• Problem requirements: Output nothing but the lines from the first line of the entries to the line with "- **异步通信原则**：对", inclusive, exactly as they read.

• Data section:
↓

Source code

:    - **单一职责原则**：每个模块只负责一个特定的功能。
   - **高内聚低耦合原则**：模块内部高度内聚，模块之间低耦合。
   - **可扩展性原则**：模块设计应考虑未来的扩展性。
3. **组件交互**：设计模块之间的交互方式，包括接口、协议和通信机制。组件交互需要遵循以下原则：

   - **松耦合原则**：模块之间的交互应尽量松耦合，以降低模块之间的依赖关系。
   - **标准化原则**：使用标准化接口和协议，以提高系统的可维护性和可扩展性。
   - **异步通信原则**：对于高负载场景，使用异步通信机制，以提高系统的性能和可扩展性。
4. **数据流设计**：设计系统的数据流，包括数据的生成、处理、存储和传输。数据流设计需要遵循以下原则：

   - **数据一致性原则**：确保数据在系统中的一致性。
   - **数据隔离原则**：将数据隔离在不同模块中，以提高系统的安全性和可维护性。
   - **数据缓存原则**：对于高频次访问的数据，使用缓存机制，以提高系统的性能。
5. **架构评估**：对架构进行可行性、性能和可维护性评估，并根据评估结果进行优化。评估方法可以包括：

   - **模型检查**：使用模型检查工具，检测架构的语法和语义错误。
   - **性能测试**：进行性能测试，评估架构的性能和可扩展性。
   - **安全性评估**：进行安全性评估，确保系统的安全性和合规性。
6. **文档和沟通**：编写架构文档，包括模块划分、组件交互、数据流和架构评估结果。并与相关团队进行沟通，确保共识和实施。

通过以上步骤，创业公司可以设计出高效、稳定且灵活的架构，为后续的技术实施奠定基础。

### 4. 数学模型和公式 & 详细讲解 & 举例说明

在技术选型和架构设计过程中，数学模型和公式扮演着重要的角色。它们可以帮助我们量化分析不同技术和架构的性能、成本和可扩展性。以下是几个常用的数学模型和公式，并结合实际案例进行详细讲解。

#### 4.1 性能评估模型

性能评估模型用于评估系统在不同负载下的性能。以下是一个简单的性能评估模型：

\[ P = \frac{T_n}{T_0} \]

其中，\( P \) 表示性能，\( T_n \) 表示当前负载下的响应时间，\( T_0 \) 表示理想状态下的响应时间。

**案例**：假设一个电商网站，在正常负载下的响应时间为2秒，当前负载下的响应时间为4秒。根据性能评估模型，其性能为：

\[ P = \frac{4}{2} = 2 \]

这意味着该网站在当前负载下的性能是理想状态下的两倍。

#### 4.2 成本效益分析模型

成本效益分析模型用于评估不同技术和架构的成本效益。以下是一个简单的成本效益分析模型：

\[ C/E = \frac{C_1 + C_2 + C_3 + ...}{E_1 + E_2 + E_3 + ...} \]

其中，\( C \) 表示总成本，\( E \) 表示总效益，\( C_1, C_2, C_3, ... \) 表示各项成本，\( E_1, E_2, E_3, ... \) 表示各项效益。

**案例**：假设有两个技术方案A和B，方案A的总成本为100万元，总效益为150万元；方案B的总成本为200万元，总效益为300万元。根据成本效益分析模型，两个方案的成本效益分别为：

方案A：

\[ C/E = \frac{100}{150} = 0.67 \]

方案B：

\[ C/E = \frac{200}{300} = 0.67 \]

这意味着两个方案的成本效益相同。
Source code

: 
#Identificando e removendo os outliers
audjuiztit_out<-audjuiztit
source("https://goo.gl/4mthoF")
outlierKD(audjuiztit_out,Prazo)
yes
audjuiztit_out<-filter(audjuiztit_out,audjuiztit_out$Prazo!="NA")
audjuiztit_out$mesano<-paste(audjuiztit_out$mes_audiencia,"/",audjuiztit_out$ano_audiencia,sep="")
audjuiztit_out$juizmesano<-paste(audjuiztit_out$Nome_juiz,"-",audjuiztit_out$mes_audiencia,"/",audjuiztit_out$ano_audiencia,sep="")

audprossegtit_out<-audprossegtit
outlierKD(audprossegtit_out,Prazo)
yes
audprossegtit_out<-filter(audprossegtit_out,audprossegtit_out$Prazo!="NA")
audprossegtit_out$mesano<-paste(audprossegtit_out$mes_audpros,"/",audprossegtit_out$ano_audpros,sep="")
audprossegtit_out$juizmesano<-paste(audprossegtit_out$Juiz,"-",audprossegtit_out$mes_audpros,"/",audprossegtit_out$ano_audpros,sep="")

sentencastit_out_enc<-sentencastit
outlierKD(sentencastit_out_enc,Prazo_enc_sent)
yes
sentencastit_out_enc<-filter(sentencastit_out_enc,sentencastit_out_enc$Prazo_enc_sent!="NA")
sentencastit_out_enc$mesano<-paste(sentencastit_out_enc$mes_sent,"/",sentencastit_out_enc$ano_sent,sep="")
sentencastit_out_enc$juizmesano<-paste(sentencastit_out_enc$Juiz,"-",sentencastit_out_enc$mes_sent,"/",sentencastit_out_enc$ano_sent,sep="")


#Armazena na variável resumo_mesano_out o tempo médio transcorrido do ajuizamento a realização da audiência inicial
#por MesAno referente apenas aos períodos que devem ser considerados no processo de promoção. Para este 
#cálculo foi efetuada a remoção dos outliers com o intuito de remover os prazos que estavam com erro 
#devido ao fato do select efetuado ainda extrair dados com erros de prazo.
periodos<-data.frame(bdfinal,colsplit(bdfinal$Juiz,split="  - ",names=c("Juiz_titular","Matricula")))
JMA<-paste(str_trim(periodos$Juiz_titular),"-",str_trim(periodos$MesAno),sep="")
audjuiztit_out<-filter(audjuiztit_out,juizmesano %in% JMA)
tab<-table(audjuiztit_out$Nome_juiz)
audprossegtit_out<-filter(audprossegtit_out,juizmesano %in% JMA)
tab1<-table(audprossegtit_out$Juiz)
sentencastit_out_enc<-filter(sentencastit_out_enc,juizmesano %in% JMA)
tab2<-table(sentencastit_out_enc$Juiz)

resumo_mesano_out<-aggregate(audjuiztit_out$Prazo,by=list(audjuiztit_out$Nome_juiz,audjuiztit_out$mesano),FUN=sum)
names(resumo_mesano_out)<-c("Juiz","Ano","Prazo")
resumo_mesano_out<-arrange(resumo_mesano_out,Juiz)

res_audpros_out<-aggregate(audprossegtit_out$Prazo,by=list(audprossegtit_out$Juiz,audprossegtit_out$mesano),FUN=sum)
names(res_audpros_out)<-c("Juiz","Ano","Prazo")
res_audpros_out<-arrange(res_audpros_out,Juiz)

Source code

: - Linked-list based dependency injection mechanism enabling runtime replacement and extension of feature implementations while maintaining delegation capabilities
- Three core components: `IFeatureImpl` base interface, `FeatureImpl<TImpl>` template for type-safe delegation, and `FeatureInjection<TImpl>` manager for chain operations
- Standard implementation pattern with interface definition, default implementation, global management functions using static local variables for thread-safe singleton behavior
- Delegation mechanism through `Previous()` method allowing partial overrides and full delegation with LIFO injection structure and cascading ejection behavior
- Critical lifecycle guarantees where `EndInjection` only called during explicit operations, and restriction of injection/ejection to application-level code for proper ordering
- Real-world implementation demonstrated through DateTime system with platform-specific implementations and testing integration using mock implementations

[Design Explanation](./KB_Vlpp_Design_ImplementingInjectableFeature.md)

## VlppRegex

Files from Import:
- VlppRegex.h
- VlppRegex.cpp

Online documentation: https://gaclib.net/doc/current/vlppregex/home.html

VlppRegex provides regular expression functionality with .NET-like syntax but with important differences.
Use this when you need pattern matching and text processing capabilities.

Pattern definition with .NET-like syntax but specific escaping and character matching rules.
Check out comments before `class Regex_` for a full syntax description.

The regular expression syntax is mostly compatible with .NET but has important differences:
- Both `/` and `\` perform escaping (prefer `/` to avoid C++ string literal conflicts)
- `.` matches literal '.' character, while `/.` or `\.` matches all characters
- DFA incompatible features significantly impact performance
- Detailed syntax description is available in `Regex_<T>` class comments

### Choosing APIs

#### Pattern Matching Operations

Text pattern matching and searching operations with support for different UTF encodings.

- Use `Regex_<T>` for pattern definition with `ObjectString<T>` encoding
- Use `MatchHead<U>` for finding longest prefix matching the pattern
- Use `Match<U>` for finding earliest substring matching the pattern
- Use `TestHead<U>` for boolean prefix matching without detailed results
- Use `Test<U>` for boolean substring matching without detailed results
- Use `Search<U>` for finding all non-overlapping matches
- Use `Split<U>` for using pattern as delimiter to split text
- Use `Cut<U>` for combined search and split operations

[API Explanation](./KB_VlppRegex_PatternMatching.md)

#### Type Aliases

↑

• Exercise result:
Source code

:    - **单一职责原则**：每个模块只负责一个特定的功能。
   - **高内聚低耦合原则**：模块内部高度内聚，模块之间低耦合。
   - **可扩展性原则**：模块设计应考虑未来的扩展性。
3. **组件交互**：设计模块之间的交互方式，包括接口、协议和通信机制。组件交互需要遵循以下原则：

   - **松耦合原则**：模块之间的交互应尽量松耦合，以降低模块之间的依赖关系。
   - **标准化原则**：使用标准化接口和协议，以提高系统的可维护性和可扩展性。
   - **异步通信原则**：对于高负载场景，使用异步通信机制，以提高系统的性能和可扩展性。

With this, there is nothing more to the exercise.